___ Texto de estudio

El auditor del estado es rata con tres colas. Una, la más escandalosa, tiene que ver con la abundancia de recursos que ha recibido del Congreso, cuyos montos son del dominio público, para ahorrarnos su repetición. Trascendió que obtuvo mucho dinero del erario. Hubiera sido sensato de su parte haber retornado los excedentes y, en caso de sospecharse responsabilidad propia en dicho cobro, haber interpuesto su renuncia. Pero no actuó así. Se aferró a que se embolsó dinero legal y de esa postura no lo movió nada ni nadie. Sus cuatachones, los diputados, secundaron su dicho, cerraron filas y lo arroparon con la misma cobija. De por sí nadie da un muégano por la honestidad de los diputados, pero con esta chicana exhibieron el cobre hasta encandilar a todo el mundo.

______
___ Extractos de datos

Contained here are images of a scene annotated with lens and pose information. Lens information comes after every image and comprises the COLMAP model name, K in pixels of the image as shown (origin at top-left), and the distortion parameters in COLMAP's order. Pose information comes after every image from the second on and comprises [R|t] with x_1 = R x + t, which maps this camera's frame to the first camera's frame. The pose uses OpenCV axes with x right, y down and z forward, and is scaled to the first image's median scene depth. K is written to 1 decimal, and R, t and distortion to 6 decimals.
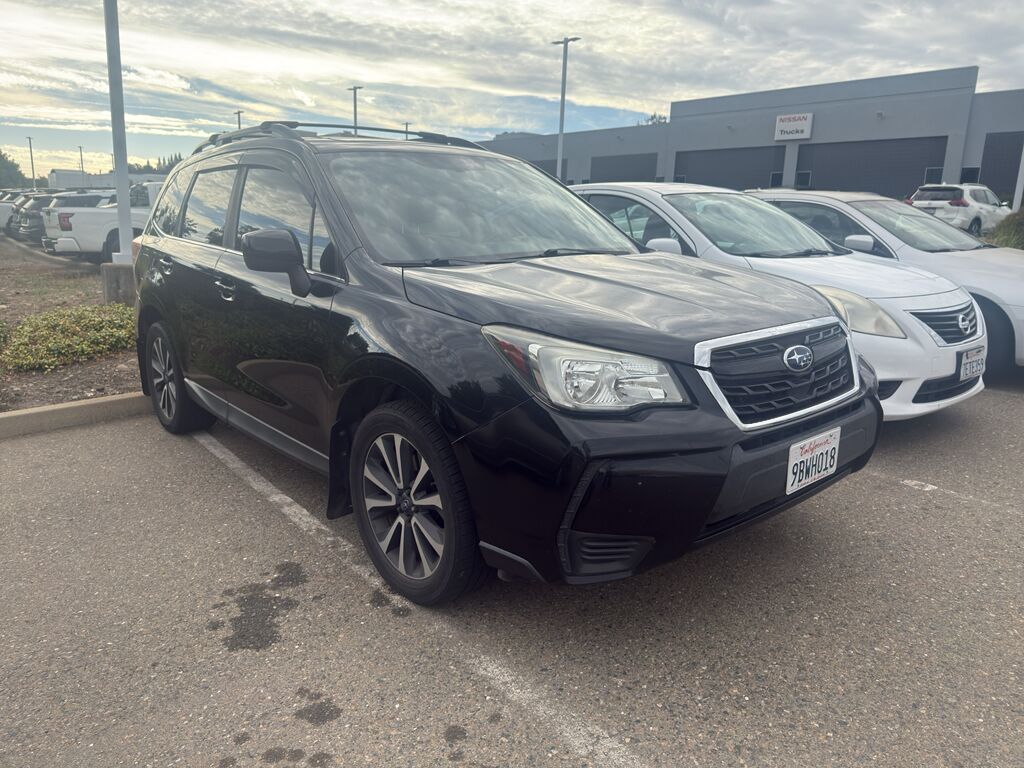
lens RADIAL K [[719.0, 0, 511.9], [0, 719.0, 378.6], [0, 0, 1]] dist [0.004002, -0.006925]
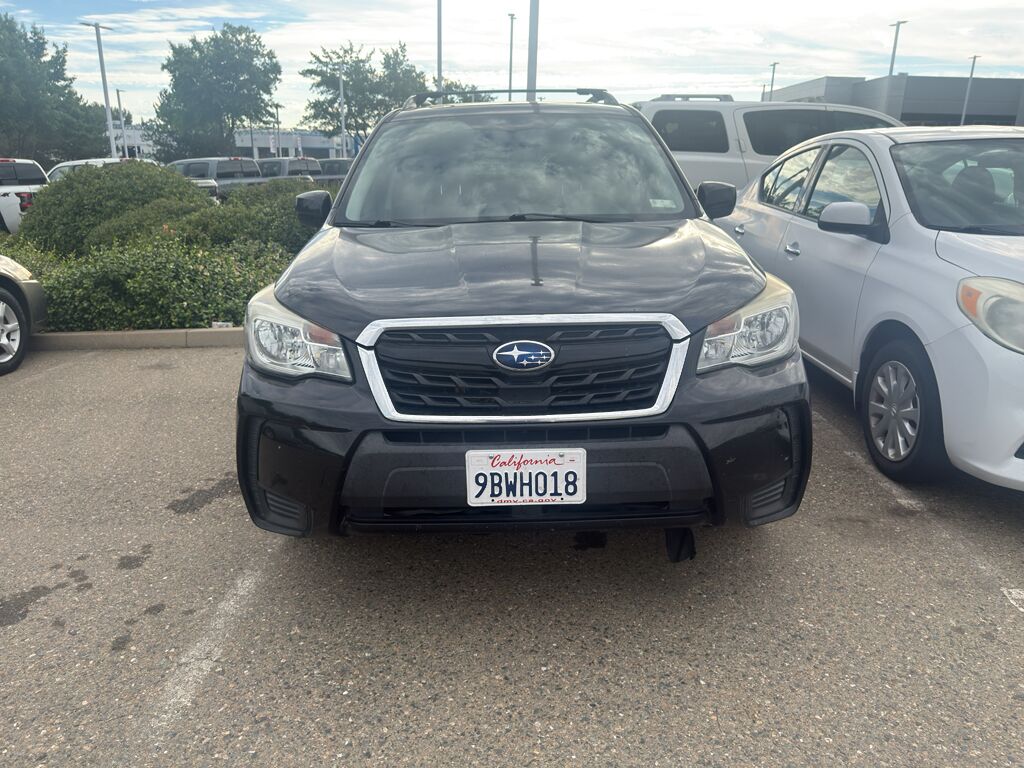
lens RADIAL K [[726.7, 0, 514.3], [0, 726.7, 355.8], [0, 0, 1]] dist [0.039661, -0.050363]
pose [[0.771979, 0.145435, -0.618787, 0.840029], [-0.128378, 0.989086, 0.072306, -0.080862], [0.622549, 0.023620, 0.782224, 0.294800]]
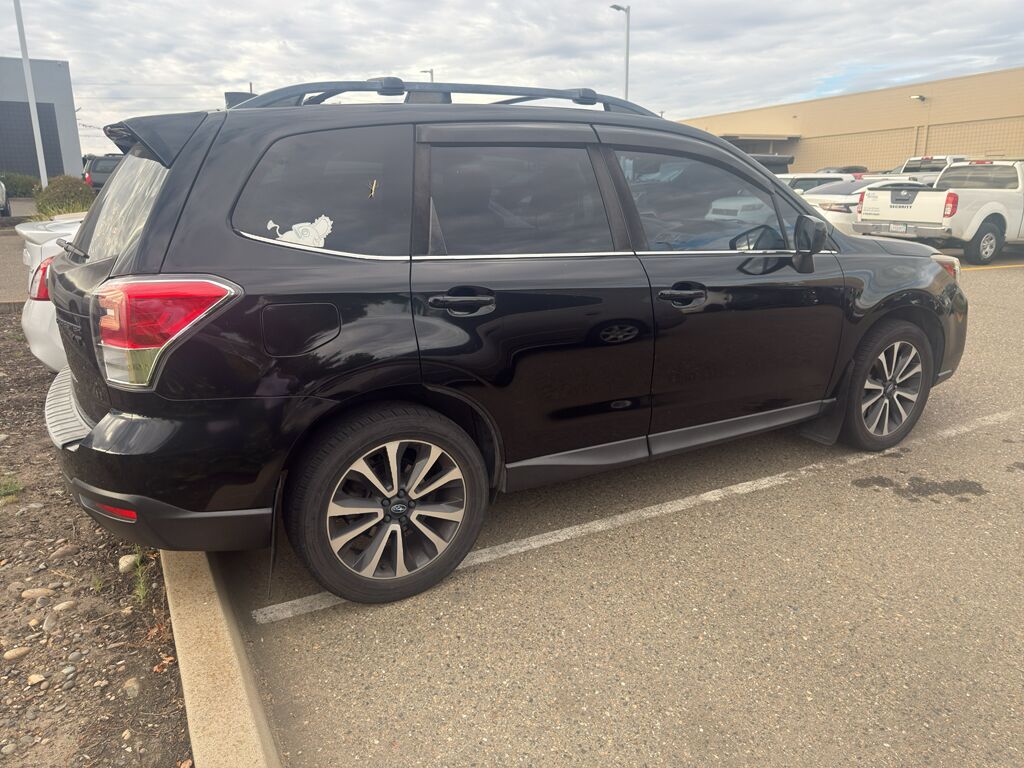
lens RADIAL K [[724.0, 0, 510.1], [0, 724.0, 379.3], [0, 0, 1]] dist [0.022953, -0.030362]
pose [[0.191484, -0.263151, 0.945561, -1.780078], [0.221949, 0.950042, 0.219451, -0.365374], [-0.956071, 0.167844, 0.240324, 1.409268]]
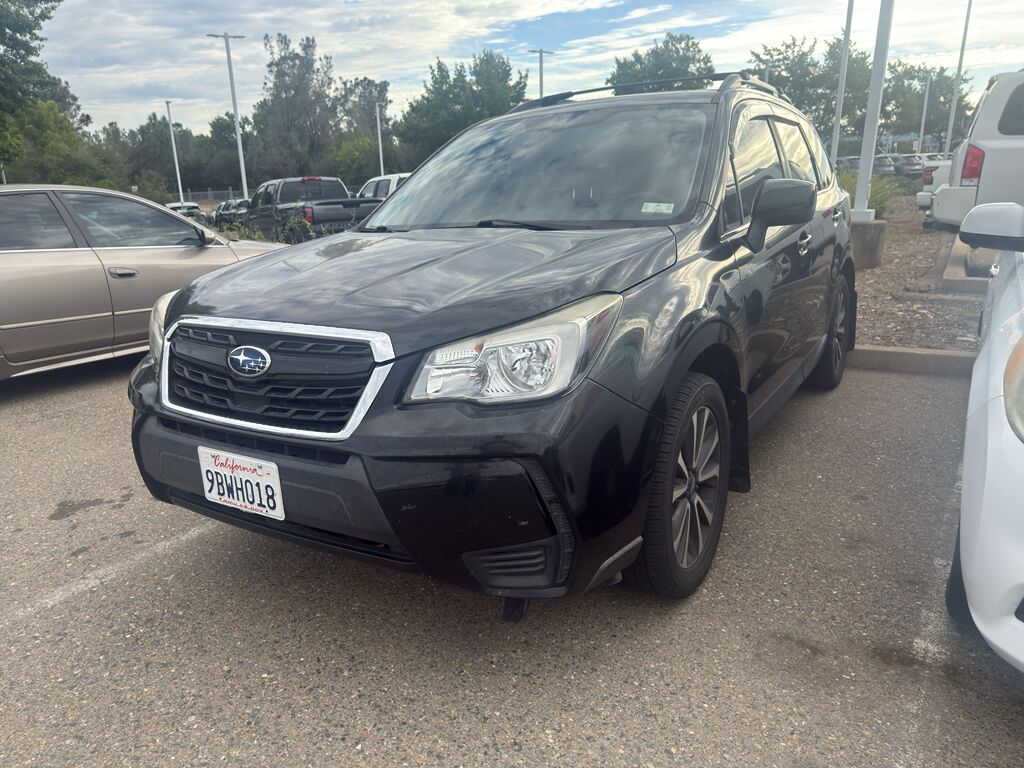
lens RADIAL K [[724.0, 0, 510.1], [0, 724.0, 379.3], [0, 0, 1]] dist [0.022953, -0.030362]
pose [[0.308367, 0.231444, -0.922683, 1.169712], [-0.172148, 0.967514, 0.185156, -0.198548], [0.935561, 0.101742, 0.338191, 0.913968]]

______

- **Con la información**
1 – En el texto sobre el auditor del estado, ¿quiénes secundaron su dicho y cerraron filas?
2 – Reproduce sin cambios el fragmento del texto sobre el auditor del estado, empezando en "El auditor del" y terminando en "todo el mundo.".
3 – Indica si cada afirmación coincide con el texto sobre el auditor del estado, contestando sí o no y citando las palabras del texto que lo deciden: (a) El auditor devolvió los excedentes. (b) Los montos que recibió del Congreso son del dominio público. (c) El auditor sostuvo que el dinero que se embolsó era legal.

- **Las soluciones**
1 – Sus cuatachones, los diputados.

2 –
El auditor del estado es rata con tres colas. Una, la más escandalosa, tiene que ver con la abundancia de recursos que ha recibido del Congreso, cuyos montos son del dominio público, para ahorrarnos su repetición. Trascendió que obtuvo mucho dinero del erario. Hubiera sido sensato de su parte haber retornado los excedentes y, en caso de sospecharse responsabilidad propia en dicho cobro, haber interpuesto su renuncia. Pero no actuó así. Se aferró a que se embolsó dinero legal y de esa postura no lo movió nada ni nadie. Sus cuatachones, los diputados, secundaron su dicho, cerraron filas y lo arroparon con la misma cobija. De por sí nadie da un muégano por la honestidad de los diputados, pero con esta chicana exhibieron el cobre hasta encandilar a todo el mundo.

3 –
(a) No: "Pero no actuó así."
(b) Sí: "cuyos montos son del dominio público"
(c) Sí: "Se aferró a que se embolsó dinero legal"